> [THE TASKS]:
1. In the technical note on LOVE deployment below, copy the text between "Fig. 1 High-level" and "the SAL middleware.", inclusive.
2. Translate this sentence from the LOVE deployment note into Spanish: "The LSST Operators Visualization Environment (LOVE) is the main interface for users to monitor and control the Rubin Observatory Control System."
3. Carry on the note about deploying LOVE on k8s, starting right after its final sentence.
══ EXTRACT PROVIDED
TSTN-046

LOVE deployment configuration on k8s.#

Abstract

Here we describe the LOVE deployment configuration used on k8s. We start with a brief description of how LOVE works, its different components and communication workflow. From that we describe how the system is deployed on k8s, the different services that are part of the deployment and their role. We proceed with a description of the issues we currently observe with the system as the number of users and traffic from the control system increases and finalize with a few ideas for future improvements.

Introduction#

The LSST Operators Visualization Environment (LOVE) is the main interface for users to monitor and control the Rubin Observatory Control System. This is a React based web application that powered by a Python Django backed. Below is a high-level overview of the different sub-components of the system.

LOVE Architecture

Fig. 1 High-level overview of LOVE’s architecture. Arrows indicate the direction of the communication; the dashed lines represents SAL traffic from the observatory middleware whereas solid lines are mainly TCP/IP socket communication.#

In the architecture diagram above, the OCS represents the Observatory Control System; these are all the components (CSCs and Scripts) that communicate using the SAL middleware.
════
══ ENTRIES SHOWN
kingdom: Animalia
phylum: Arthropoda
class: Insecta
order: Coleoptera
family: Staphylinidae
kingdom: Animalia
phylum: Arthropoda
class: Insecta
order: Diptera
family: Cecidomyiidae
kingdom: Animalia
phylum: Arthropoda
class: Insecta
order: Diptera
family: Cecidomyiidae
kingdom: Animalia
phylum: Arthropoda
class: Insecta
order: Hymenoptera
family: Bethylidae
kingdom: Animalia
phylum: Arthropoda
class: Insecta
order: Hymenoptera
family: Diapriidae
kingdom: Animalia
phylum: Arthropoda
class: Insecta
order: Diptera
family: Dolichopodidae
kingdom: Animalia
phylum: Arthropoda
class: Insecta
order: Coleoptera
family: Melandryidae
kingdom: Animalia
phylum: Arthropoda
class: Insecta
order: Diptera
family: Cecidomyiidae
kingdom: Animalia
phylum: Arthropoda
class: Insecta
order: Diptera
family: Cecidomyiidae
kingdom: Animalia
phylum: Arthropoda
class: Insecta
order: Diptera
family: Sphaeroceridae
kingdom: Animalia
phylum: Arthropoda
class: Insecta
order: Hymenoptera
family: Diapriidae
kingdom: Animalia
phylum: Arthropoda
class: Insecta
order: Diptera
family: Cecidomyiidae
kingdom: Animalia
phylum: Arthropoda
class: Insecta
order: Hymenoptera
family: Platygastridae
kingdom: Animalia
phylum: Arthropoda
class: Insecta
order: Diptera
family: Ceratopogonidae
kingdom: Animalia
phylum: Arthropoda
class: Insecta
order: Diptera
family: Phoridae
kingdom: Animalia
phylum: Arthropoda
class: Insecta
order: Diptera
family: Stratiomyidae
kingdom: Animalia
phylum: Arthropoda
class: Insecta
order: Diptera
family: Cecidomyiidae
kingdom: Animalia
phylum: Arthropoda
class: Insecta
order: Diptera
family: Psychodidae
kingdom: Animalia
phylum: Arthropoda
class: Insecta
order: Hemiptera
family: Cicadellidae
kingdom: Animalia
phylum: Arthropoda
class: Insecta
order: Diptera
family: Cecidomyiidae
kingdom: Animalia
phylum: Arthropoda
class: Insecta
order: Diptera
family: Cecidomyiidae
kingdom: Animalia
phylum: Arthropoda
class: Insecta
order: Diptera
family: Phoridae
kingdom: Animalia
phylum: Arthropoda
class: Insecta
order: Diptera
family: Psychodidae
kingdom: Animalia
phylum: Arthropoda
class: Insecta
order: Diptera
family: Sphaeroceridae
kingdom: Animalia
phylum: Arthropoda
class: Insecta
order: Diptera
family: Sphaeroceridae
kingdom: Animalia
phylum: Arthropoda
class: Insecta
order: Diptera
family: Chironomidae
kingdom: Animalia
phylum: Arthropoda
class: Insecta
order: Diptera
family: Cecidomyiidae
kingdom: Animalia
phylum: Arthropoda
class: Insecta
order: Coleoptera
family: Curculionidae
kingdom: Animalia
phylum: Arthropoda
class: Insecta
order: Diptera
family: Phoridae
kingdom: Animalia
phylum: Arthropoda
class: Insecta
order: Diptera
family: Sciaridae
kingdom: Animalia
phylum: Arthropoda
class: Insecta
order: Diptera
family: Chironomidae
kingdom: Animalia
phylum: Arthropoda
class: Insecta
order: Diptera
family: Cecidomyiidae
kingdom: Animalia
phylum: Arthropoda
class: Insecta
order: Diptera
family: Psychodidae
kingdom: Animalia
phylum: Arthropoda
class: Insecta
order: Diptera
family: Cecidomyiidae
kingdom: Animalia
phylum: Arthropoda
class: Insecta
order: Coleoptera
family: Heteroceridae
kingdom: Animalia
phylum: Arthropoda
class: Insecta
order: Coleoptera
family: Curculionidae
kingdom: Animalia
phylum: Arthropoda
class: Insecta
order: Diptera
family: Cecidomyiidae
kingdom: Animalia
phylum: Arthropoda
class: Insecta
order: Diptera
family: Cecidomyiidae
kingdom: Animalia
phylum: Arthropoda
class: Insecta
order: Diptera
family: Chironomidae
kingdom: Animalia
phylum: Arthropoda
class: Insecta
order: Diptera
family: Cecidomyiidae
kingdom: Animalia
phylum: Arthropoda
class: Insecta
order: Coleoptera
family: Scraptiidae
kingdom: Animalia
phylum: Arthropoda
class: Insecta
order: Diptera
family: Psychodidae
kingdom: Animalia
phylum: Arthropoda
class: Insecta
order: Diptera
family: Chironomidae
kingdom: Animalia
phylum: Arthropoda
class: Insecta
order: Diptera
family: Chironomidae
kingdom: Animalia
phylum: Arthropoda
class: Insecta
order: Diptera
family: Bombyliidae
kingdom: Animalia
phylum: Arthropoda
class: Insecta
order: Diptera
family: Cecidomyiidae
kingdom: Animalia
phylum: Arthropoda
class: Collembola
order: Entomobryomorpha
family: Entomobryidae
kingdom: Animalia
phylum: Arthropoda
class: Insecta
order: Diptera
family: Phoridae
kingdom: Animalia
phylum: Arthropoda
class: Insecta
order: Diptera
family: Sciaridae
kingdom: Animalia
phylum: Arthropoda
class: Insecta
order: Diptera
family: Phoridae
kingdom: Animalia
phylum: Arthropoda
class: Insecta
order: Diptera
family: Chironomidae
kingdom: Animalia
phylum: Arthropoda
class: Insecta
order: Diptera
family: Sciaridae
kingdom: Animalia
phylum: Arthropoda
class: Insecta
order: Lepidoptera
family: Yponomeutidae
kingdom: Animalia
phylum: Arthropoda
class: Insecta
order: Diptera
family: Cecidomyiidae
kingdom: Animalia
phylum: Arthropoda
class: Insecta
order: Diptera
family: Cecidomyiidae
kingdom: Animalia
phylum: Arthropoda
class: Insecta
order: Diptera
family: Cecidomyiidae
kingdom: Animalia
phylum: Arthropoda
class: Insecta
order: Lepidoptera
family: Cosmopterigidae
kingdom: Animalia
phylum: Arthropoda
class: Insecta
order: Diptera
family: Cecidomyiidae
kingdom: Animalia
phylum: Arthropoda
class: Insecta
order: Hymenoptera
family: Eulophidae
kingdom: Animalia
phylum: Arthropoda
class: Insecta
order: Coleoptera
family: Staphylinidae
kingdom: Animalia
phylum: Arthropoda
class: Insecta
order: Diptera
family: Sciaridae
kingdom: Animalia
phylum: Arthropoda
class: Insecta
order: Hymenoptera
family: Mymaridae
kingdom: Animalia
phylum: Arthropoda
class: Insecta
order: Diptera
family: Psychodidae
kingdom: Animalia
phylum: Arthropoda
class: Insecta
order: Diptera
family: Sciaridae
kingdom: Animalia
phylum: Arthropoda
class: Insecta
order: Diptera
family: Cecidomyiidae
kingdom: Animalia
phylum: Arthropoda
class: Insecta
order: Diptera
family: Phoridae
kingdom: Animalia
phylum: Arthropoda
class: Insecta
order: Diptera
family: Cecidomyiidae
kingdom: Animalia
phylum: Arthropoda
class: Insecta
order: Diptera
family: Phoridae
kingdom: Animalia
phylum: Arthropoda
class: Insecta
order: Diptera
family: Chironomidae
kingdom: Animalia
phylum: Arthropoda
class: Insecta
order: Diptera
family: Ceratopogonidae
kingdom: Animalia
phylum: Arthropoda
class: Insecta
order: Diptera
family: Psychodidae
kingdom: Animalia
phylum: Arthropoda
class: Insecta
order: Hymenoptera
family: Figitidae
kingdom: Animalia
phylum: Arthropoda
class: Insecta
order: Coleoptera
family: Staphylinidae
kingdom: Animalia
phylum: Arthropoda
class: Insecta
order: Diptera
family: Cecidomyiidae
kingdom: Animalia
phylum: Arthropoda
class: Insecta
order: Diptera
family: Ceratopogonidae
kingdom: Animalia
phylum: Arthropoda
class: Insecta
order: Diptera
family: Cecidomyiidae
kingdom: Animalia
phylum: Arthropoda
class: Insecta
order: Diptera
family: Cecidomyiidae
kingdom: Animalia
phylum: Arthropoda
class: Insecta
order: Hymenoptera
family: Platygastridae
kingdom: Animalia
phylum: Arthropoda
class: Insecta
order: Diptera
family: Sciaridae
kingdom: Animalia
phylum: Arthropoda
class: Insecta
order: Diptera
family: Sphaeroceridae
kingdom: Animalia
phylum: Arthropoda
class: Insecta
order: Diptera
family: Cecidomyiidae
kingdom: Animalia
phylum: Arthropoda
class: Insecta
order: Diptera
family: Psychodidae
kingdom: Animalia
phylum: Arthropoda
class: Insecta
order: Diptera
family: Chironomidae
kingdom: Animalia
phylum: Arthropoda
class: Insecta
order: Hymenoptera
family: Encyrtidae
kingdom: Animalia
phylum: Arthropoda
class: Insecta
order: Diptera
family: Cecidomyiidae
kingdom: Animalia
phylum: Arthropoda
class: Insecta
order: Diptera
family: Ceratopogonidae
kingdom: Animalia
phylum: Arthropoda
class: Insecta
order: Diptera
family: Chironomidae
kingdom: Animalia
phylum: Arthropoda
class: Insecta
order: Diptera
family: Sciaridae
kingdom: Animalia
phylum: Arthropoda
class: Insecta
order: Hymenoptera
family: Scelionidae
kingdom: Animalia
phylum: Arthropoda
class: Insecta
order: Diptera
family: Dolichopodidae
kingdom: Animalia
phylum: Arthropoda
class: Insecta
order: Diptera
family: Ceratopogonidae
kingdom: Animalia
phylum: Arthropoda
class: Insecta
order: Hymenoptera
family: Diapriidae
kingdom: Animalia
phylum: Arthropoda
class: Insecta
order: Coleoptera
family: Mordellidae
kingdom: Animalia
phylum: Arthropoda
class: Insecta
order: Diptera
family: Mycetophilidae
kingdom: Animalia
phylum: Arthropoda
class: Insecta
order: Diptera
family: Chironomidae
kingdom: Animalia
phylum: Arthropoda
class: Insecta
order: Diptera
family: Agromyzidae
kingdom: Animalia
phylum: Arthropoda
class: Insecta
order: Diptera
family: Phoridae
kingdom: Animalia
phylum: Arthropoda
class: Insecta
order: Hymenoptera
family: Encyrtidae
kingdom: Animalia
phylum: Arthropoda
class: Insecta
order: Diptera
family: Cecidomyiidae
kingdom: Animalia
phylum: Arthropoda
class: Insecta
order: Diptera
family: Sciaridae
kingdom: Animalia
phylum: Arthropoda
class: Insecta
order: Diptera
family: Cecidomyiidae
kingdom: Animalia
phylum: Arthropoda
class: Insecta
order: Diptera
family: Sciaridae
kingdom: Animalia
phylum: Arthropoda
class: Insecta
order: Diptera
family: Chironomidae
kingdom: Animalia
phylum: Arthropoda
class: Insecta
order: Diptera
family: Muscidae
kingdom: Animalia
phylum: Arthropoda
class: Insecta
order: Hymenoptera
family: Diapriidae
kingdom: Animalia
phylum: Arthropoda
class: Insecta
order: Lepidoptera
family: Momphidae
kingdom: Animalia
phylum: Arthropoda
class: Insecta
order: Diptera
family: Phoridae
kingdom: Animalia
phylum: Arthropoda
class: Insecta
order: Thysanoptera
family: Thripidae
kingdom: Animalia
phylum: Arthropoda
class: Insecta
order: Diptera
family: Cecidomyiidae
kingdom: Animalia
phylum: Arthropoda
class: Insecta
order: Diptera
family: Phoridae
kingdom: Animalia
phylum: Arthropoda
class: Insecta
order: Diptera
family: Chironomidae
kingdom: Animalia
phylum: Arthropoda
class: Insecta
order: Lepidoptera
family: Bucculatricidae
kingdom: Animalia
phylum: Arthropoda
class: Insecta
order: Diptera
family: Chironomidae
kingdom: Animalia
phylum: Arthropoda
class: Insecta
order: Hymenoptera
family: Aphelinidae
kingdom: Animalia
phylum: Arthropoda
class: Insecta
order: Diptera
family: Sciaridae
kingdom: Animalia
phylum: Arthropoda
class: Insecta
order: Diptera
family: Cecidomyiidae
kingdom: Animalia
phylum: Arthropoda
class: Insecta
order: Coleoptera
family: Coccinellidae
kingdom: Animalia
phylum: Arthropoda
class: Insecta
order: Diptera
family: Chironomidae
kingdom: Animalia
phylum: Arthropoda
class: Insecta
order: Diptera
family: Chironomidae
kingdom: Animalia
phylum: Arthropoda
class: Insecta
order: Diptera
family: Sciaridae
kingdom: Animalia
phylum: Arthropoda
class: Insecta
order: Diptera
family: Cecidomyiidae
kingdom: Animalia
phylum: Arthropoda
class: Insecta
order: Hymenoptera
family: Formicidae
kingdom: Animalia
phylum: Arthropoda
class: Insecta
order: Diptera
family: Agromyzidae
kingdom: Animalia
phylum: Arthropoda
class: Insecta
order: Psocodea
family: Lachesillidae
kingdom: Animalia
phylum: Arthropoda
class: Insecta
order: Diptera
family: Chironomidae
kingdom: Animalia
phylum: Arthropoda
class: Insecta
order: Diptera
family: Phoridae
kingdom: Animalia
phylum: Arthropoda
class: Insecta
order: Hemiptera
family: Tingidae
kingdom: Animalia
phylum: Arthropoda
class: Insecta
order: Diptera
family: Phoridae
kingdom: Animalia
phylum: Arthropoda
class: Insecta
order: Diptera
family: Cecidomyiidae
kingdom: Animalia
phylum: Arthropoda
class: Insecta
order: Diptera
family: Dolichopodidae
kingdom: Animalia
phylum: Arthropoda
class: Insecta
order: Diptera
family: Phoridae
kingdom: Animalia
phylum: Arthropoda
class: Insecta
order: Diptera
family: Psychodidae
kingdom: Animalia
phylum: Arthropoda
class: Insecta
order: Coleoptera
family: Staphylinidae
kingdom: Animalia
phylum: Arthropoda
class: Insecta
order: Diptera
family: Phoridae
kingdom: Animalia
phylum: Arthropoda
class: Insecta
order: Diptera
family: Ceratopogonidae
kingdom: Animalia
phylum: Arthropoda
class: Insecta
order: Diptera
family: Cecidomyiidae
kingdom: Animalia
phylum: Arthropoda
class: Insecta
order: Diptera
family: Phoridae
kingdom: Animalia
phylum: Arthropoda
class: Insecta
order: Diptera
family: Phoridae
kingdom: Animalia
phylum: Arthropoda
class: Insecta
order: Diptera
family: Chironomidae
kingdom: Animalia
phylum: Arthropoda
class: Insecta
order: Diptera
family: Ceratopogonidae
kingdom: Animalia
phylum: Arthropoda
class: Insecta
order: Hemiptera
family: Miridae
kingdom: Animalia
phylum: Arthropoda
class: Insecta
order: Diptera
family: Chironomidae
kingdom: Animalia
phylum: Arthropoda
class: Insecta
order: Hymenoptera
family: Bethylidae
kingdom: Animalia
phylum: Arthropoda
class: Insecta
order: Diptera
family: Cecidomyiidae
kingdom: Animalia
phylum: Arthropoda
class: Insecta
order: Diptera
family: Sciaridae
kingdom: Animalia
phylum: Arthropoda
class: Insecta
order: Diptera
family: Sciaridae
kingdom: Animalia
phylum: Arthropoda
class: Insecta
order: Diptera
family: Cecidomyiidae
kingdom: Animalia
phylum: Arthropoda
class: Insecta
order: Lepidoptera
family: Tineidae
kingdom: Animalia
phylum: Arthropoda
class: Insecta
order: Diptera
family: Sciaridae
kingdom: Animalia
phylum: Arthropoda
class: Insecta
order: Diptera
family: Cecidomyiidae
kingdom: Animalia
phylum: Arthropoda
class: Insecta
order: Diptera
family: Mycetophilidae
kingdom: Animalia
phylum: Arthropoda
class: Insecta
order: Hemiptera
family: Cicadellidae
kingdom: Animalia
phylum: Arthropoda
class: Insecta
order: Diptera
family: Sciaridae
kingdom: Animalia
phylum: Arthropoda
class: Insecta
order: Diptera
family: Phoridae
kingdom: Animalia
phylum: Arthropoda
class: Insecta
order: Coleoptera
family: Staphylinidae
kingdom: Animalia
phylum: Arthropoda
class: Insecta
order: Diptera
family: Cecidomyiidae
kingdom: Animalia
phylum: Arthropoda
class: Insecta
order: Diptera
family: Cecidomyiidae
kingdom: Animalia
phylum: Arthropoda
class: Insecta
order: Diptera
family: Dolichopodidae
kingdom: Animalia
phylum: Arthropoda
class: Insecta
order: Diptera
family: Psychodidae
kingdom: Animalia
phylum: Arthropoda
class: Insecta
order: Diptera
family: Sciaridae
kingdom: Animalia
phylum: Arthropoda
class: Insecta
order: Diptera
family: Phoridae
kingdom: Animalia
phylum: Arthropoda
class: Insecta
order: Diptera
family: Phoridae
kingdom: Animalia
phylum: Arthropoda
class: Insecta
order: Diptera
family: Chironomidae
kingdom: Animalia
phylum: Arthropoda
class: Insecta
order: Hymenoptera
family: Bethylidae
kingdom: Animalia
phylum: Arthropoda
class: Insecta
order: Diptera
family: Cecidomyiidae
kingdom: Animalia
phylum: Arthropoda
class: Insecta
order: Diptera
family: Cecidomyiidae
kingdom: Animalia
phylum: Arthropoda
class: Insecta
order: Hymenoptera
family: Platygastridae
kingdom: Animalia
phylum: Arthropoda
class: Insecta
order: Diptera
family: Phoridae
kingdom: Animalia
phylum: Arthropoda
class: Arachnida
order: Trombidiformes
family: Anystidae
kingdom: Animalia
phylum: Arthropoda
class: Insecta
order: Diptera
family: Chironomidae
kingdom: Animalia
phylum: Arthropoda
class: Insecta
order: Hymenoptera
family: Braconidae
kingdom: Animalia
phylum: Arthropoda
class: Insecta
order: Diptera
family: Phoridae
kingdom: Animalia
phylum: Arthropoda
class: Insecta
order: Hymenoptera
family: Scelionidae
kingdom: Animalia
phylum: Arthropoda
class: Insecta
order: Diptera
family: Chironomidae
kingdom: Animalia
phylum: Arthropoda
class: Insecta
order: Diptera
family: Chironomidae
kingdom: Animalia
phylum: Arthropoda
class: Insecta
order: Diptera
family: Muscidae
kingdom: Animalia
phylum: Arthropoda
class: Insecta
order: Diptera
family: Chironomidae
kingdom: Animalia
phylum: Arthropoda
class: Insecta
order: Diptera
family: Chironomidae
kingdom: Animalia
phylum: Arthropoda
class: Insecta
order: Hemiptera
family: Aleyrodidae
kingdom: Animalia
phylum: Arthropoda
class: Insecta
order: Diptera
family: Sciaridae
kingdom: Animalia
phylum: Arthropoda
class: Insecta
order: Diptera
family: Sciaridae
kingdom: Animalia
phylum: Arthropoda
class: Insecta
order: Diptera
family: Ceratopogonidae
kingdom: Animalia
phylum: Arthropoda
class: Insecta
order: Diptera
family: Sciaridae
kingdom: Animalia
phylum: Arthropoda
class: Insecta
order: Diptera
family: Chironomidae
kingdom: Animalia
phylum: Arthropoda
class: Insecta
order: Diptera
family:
════
> [TASK RESPONSES]:
1.
Fig. 1 High-level overview of LOVE’s architecture. Arrows indicate the direction of the communication; the dashed lines represents SAL traffic from the observatory middleware whereas solid lines are mainly TCP/IP socket communication.#

In the architecture diagram above, the OCS represents the Observatory Control System; these are all the components (CSCs and Scripts) that communicate using the SAL middleware.

2. El LSST Operators Visualization Environment (LOVE) es la interfaz principal para que los usuarios supervisen y controlen el Sistema de Control del Observatorio Rubin.

3.
Next to the OCS are two LOVE components; the commander and the producer.

The commander is a simple Python web application that consists of a web server that can communicate with the observatory control system through the SAL middleware. Clients can request CSC commands to be executed by the commander, which executes them and sends the results back to the client. This communication is done via http requests.

Producers, on the other hand, are designed to read data from the OCS (e.g. telemetry and events) through the middleware. When they start, a producer will subscribe to the data for an individual component on the system and start listening for new data. Separating them by CSC allows load to be distributed between several producers instances. Telemetry and events are treated differently by the producers; telemetry data is pooled at a set frequency, while events are listened to asynchronously. Furthermore, the producers will continuously attempt to connect to an http server and, once connected, will send any data they receive from the control system.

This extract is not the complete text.